What I’ve been pondering, since returning from Rome, is the gulf between the compassion of Catholic priests and brothers when faced with a grand enemy, Hitler, and everything for which he stood and the indifference of perhaps those very same priests and brothers when It comes to owning up to their own participation in the church’s systemic abuse and cover-up of abuse of the most vulnerable within their flocks. That it’s been seventy years since the particulars of these written stories and the one I witnessed this February in Rome is immaterial; clergy sexual abuse of kids was going on even in the 40s, and it continues to this day.
Yes, books inspire me when I travel. Travel inspires me too—in this case, to wonder at both the heroism and also the villainy of the institutional Roman Catholic Church.
Mary Ann Woodruff
The Inspiration and Joy of Travel
Traveling had never even crossed my mind! As a college sophomore I was focused on classes and studying during the week and weekends partying off campus. But my college roommate, Carolyn, had other ideas, and an inspiration!

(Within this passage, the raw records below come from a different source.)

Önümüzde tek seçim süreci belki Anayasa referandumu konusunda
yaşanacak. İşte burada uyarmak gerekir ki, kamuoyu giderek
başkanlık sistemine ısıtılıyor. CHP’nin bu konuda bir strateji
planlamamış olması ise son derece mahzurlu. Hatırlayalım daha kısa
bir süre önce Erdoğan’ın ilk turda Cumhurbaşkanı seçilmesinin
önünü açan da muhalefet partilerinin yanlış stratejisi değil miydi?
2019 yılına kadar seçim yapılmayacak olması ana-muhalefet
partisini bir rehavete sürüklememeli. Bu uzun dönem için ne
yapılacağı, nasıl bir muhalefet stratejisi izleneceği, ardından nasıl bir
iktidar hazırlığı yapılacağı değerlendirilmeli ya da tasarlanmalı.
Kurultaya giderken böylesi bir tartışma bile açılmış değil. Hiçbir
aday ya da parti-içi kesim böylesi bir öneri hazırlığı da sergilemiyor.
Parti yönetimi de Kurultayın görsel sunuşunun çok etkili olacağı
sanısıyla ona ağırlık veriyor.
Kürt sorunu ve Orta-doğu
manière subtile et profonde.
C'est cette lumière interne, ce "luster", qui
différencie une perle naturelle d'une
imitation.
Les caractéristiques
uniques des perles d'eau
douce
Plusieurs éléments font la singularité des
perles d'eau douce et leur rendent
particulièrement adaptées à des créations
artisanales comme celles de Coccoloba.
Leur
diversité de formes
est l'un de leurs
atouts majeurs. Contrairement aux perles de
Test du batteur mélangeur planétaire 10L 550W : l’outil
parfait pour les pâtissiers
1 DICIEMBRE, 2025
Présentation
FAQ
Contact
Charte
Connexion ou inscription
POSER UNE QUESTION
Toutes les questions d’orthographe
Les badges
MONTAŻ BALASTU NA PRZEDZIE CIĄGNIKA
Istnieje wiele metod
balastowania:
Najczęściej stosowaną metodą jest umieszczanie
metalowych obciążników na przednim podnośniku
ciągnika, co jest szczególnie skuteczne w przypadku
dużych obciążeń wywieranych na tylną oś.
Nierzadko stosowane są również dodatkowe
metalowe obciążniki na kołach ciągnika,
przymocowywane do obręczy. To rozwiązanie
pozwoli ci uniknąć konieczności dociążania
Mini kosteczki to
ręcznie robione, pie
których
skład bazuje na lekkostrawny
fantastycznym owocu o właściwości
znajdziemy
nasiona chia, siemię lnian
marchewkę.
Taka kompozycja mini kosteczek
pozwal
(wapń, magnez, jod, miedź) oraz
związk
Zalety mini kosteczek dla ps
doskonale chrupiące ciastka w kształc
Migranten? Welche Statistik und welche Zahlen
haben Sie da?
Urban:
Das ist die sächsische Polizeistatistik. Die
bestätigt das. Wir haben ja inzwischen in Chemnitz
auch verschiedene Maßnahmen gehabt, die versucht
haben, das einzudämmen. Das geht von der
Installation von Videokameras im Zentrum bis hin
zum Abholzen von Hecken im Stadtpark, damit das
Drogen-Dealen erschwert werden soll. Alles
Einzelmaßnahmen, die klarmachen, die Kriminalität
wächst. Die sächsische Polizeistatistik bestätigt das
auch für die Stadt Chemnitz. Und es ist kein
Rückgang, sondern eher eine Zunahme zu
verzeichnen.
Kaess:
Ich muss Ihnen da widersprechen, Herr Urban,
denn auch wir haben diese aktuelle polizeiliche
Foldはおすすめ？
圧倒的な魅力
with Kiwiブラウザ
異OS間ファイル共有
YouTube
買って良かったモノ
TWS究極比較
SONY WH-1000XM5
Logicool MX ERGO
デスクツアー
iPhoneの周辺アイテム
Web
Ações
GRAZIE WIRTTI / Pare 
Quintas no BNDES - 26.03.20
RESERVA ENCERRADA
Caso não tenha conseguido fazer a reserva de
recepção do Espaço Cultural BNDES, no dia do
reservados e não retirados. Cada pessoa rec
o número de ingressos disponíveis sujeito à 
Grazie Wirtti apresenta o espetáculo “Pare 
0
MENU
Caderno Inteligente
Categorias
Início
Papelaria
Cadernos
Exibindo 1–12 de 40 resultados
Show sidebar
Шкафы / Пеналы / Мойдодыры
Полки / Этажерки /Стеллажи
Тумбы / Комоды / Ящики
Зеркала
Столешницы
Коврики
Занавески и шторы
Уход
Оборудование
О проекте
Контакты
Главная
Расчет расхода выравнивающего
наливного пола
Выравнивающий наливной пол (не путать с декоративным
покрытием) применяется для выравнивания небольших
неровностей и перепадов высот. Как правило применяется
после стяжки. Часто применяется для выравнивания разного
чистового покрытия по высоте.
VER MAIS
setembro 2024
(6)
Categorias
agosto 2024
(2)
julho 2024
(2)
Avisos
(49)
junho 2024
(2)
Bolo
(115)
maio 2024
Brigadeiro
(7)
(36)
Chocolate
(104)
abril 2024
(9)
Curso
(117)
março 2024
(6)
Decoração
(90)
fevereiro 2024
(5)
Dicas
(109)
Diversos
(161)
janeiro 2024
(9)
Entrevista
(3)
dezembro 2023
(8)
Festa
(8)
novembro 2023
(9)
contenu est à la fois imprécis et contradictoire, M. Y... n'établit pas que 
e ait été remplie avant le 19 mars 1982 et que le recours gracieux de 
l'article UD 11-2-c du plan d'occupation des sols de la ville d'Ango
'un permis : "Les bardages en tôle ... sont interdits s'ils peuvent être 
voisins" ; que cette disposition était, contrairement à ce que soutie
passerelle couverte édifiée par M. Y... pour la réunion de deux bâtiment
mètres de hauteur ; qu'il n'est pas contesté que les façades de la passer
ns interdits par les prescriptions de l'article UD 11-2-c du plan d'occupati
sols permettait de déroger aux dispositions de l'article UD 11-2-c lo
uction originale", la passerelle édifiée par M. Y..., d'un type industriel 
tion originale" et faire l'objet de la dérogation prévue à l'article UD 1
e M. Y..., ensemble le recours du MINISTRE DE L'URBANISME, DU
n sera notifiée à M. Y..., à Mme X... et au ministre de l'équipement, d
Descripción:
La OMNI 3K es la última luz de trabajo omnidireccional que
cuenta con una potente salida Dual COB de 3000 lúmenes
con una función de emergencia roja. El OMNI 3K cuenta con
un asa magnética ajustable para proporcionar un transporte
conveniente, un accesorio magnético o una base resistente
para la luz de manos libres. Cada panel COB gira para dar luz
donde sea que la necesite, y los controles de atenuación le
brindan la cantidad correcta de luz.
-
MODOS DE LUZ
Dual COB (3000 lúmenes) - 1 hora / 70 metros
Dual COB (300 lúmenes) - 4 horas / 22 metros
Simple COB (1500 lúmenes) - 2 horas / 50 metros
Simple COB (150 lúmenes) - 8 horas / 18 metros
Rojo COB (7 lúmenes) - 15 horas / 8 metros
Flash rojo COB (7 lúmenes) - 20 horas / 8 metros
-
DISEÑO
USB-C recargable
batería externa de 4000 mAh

“Let’s apply for our Junior Year Abroad at St. Andrews University in Scotland,” she declared in December of that year. They take two Mt. Holyoke students every year. We could both go and, besides, they speak English in Scotland!” And, so, my original inspiration to travel came not from within, but from my best friend. Once we were aboard the student ship, “Arosa Kulm”, the following September, however, I was all in. The travel bug had bitten.
What a time we had! On our way north through England to Scotland we visited Pembroke, Wales, my mother’s birthplace; bicycled around Lake Windermere in the lake District and gorged on blackberries in Wordsworth’s hometown. On our month-long holidays at Christmas and Easter we borrowed backpacks, maps and other essential gear from our British friends and hitchhiked through France, Switzerland, Austria and Italy. Our drivers bought us meals and took us home to meet their families. We saw Rome clinging to handsome Italian university students on the backs of their Vespas, shivered in the catacombs and drank cheap wine and sang along with the comrades at a communist bar.
Later in life my husband, Caddy, and I spent summer vacations camping with our girls. After they married and left home we toured the West Coast in a 24-foot trailer. Every time we pulled our camper out of the driveway and onto the highway, we looked at each other and grinned. Our dog, Buster, sat in the back-seat grinning too, from one floppy ear to the other.
The inspiration to travel and the joy received from our traveling adventures has never gotten old. As the years have gone by our camping is resigned to memory and our traveling reduced to day trips. But we still grin when we leave the driveway and merge onto the interstate.